Head coach Jason Gillespie has flown back to Australia, and is currently in self-isolation. “I get packages of supplies dropped off by my family,” he told the Sussex website. “I hear the doorbell ring and go to the door where I see the family standing 30 feet away.”

Warwickshire

Players have been ringing elderly members to make sure they are coping with self-isolation. “The main takeaway we both took from the conversation was that perspective at times like these is really important,” said batsman Adam Hose after one call. “You have to take a step back and be really thankful for the things you do have.”

Playing and non-playing staff have been furloughed, with the club guaranteeing 100% of players’ salaries. Edgbaston will become a coronavirus testing centre for NHS staff.

Worcestershire

Playing and non-playing staff furloughed with the club offering players a guaranteed 90 percent of their wages.

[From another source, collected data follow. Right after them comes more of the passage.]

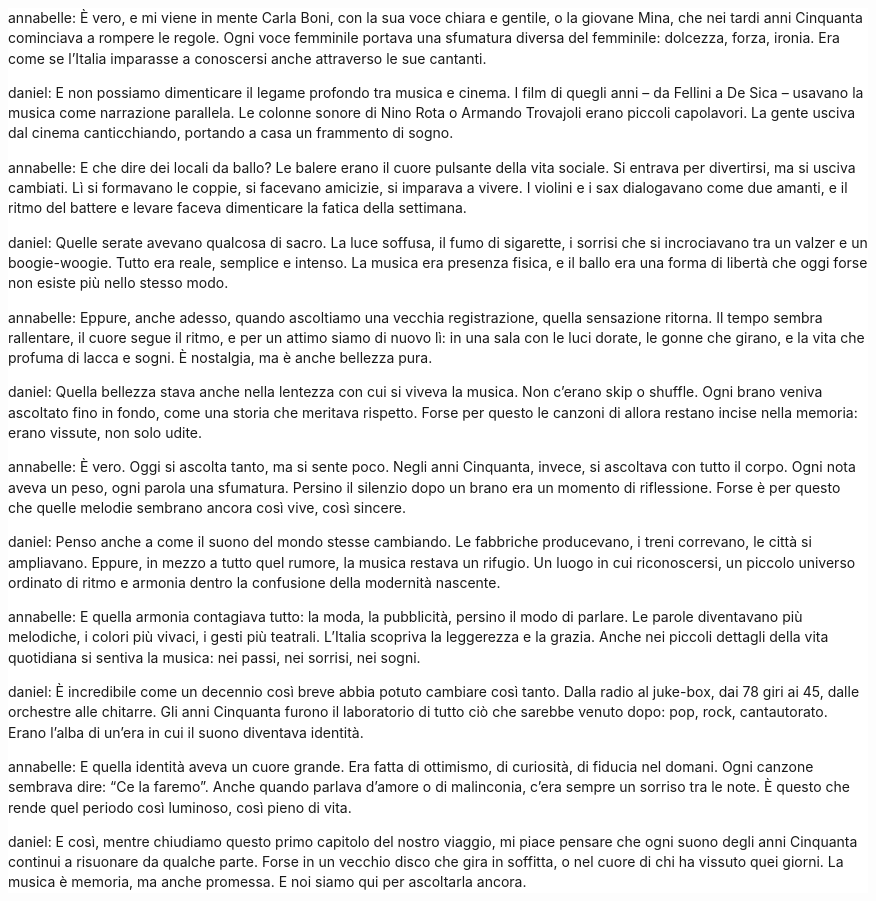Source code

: annabelle: È vero, e mi viene in mente Carla Boni, con la sua voce chiara e gentile, o la giovane Mina, che nei tardi anni Cinquanta cominciava a rompere le regole. Ogni voce femminile portava una sfumatura diversa del femminile: dolcezza, forza, ironia. Era come se l’Italia imparasse a conoscersi anche attraverso le sue cantanti.

daniel: E non possiamo dimenticare il legame profondo tra musica e cinema. I film di quegli anni – da Fellini a De Sica – usavano la musica come narrazione parallela. Le colonne sonore di Nino Rota o Armando Trovajoli erano piccoli capolavori. La gente usciva dal cinema canticchiando, portando a casa un frammento di sogno.

annabelle: E che dire dei locali da ballo? Le balere erano il cuore pulsante della vita sociale. Si entrava per divertirsi, ma si usciva cambiati. Lì si formavano le coppie, si facevano amicizie, si imparava a vivere. I violini e i sax dialogavano come due amanti, e il ritmo del battere e levare faceva dimenticare la fatica della settimana.

daniel: Quelle serate avevano qualcosa di sacro. La luce soffusa, il fumo di sigarette, i sorrisi che si incrociavano tra un valzer e un boogie-woogie. Tutto era reale, semplice e intenso. La musica era presenza fisica, e il ballo era una forma di libertà che oggi forse non esiste più nello stesso modo.

annabelle: Eppure, anche adesso, quando ascoltiamo una vecchia registrazione, quella sensazione ritorna. Il tempo sembra rallentare, il cuore segue il ritmo, e per un attimo siamo di nuovo lì: in una sala con le luci dorate, le gonne che girano, e la vita che profuma di lacca e sogni. È nostalgia, ma è anche bellezza pura.

daniel: Quella bellezza stava anche nella lentezza con cui si viveva la musica. Non c’erano skip o shuffle. Ogni brano veniva ascoltato fino in fondo, come una storia che meritava rispetto. Forse per questo le canzoni di allora restano incise nella memoria: erano vissute, non solo udite.

annabelle: È vero. Oggi si ascolta tanto, ma si sente poco. Negli anni Cinquanta, invece, si ascoltava con tutto il corpo. Ogni nota aveva un peso, ogni parola una sfumatura. Persino il silenzio dopo un brano era un momento di riflessione. Forse è per questo che quelle melodie sembrano ancora così vive, così sincere.

daniel: Penso anche a come il suono del mondo stesse cambiando. Le fabbriche producevano, i treni correvano, le città si ampliavano. Eppure, in mezzo a tutto quel rumore, la musica restava un rifugio. Un luogo in cui riconoscersi, un piccolo universo ordinato di ritmo e armonia dentro la confusione della modernità nascente.

annabelle: E quella armonia contagiava tutto: la moda, la pubblicità, persino il modo di parlare. Le parole diventavano più melodiche, i colori più vivaci, i gesti più teatrali. L’Italia scopriva la leggerezza e la grazia. Anche nei piccoli dettagli della vita quotidiana si sentiva la musica: nei passi, nei sorrisi, nei sogni.

daniel: È incredibile come un decennio così breve abbia potuto cambiare così tanto. Dalla radio al juke-box, dai 78 giri ai 45, dalle orchestre alle chitarre. Gli anni Cinquanta furono il laboratorio di tutto ciò che sarebbe venuto dopo: pop, rock, cantautorato. Erano l’alba di un’era in cui il suono diventava identità.

annabelle: E quella identità aveva un cuore grande. Era fatta di ottimismo, di curiosità, di fiducia nel domani. Ogni canzone sembrava dire: “Ce la faremo”. Anche quando parlava d’amore o di malinconia, c’era sempre un sorriso tra le note. È questo che rende quel periodo così luminoso, così pieno di vita.

daniel: E così, mentre chiudiamo questo primo capitolo del nostro viaggio, mi piace pensare che ogni suono degli anni Cinquanta continui a risuonare da qualche parte. Forse in un vecchio disco che gira in soffitta, o nel cuore di chi ha vissuto quei giorni. La musica è memoria, ma anche promessa. E noi siamo qui per ascoltarla ancora.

A club statement on April 6 said that provisional work had indicated the crisis could have a cost of over £1.1m, “which for a club that in 2019 made a statutory loss of £89.3k and has £4.3 million of debt is substantial”.

Chairman Fanos Hira told BBC Hereford and Worcester that the club’s “lean structure” will be helpful during the crisis.

“We’re the only county that doesn’t have a six-figure paid CEO,” he said. “We don’t have a director of cricket either, probably on similar pay, so we are a lean structure.

“In the past where it has probably been disadvantageous to counties with non-Test match grounds, now we’re not reliant on the vast amounts of hospitality income or big functions that occur in these vast venues.

“So, in many respects, although the impact on us is great, for many other counties with higher fixed costs that impact could be a lot greater. Perhaps it’s an advantage to us during this period of enormous uncertainty.”

Yorkshire

Playing and coaching staff have been placed on furlough leave following a board meeting on Friday, April 3. The previous week, the club had confirmed the decision to furlough “a large proportion of staff”.

Director of cricket Martyn Moxon said: “We are in the midst of a national crisis and cricket is secondary at this moment. From a club point of view, we feel that these measures need to be taken to ensure as little damage as possible to the business.

“The players are disappointed not to be playing as they have worked hard during the winter and have been excited about the season ahead. However, they are all fully understanding of the club’s decision and we hope that the situation improves as quickly as possible to ensure that everyone can resume some kind of normality as soon as possible.”